— Start of PASSAGE TO READ —
And so it's much more desirable to work with single photons. This has its own difficulties, however, as getting single-photon beams to interact is very, very difficult. Photonic logic gates, such as optical transistors, have until now dealt instead with pulses of light consisting of several hundred photons together, at least. For the reasons above, this is hardly ideal.

Image: Amir Feizpour

The Toronto group's setup consisted of a collection of rubidium atoms cooled to just a millionth of a degree above absolute zero. Single photons are fired through this medium, which experiences a phase shift and a small change in its refractive index. This change is observed using a second "probe" beam, and the result is a coupling between the individual photons and the probe beam via the rubidium "atomic vapor." This is accomplished via what's known as electromagnetically induced transparency (EIT), where the degree of interaction between light and some material (rubidium atoms) can be manually tweaked or tuned.

So, is that it? Not really, and, as Steinberg explained, the challenge of an optical quantum computer remains the fundamental problem of light being light. That is, it carries no electrical charge and so it tends to just bounce around without interacting with other light. This isn't so much a problem with electrons, where a logic gate can be easily manipulated via charge-based interactions.

"Developing the right media—perhaps using nanostructured fibres, or special high-reflectivity optical cavities, or just atoms in 'EIT' states such as we've used or the 'Rydberg' states people are beginning to study now—has been the big challenge," Steinberg said. "This is why no one knows yet what a full-scale quantum computer will look like when we finally have them."
— End of PASSAGE TO READ —
— Start of RECORDS PROVIDED —
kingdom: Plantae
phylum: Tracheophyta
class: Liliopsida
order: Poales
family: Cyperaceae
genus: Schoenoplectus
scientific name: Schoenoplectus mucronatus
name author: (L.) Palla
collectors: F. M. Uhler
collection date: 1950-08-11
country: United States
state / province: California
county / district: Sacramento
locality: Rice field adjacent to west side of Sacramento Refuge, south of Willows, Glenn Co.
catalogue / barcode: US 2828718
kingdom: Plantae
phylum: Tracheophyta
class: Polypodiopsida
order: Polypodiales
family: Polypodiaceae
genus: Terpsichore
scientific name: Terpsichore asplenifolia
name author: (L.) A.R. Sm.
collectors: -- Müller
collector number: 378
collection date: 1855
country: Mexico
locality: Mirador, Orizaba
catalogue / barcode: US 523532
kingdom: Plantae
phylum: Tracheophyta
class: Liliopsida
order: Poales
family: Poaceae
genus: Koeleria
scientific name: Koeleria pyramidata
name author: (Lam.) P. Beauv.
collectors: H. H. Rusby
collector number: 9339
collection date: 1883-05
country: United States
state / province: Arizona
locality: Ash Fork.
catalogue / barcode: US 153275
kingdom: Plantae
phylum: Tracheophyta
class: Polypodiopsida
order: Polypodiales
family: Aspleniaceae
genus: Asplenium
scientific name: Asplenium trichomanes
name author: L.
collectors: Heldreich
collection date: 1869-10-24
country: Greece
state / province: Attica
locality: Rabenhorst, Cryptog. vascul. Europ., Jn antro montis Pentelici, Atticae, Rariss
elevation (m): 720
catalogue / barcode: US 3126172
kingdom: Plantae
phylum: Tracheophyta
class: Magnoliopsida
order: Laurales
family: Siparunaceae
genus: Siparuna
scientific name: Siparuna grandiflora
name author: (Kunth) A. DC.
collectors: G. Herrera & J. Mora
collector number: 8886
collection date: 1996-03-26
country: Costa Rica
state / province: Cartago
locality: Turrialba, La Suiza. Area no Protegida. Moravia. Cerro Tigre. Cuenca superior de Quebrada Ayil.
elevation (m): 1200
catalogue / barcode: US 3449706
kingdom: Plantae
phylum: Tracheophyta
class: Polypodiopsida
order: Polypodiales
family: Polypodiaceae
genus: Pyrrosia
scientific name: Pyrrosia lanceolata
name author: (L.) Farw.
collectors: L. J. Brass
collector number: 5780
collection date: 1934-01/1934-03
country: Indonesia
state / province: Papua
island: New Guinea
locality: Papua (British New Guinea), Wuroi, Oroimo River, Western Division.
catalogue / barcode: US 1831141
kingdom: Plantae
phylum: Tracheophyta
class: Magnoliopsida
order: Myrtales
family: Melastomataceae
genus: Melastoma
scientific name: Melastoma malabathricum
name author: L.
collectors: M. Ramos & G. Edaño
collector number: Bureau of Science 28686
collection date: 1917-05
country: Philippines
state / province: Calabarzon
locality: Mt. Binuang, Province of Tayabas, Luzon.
— End of RECORDS PROVIDED —
TASK DESCRIPTION: From the passage above on single-photon quantum computing, copy word for word the part starting with "Image: Amir Feizpour" and going on through "tweaked or tuned.".

EXERCISE ANSWER:
Image: Amir Feizpour

The Toronto group's setup consisted of a collection of rubidium atoms cooled to just a millionth of a degree above absolute zero. Single photons are fired through this medium, which experiences a phase shift and a small change in its refractive index. This change is observed using a second "probe" beam, and the result is a coupling between the individual photons and the probe beam via the rubidium "atomic vapor." This is accomplished via what's known as electromagnetically induced transparency (EIT), where the degree of interaction between light and some material (rubidium atoms) can be manually tweaked or tuned.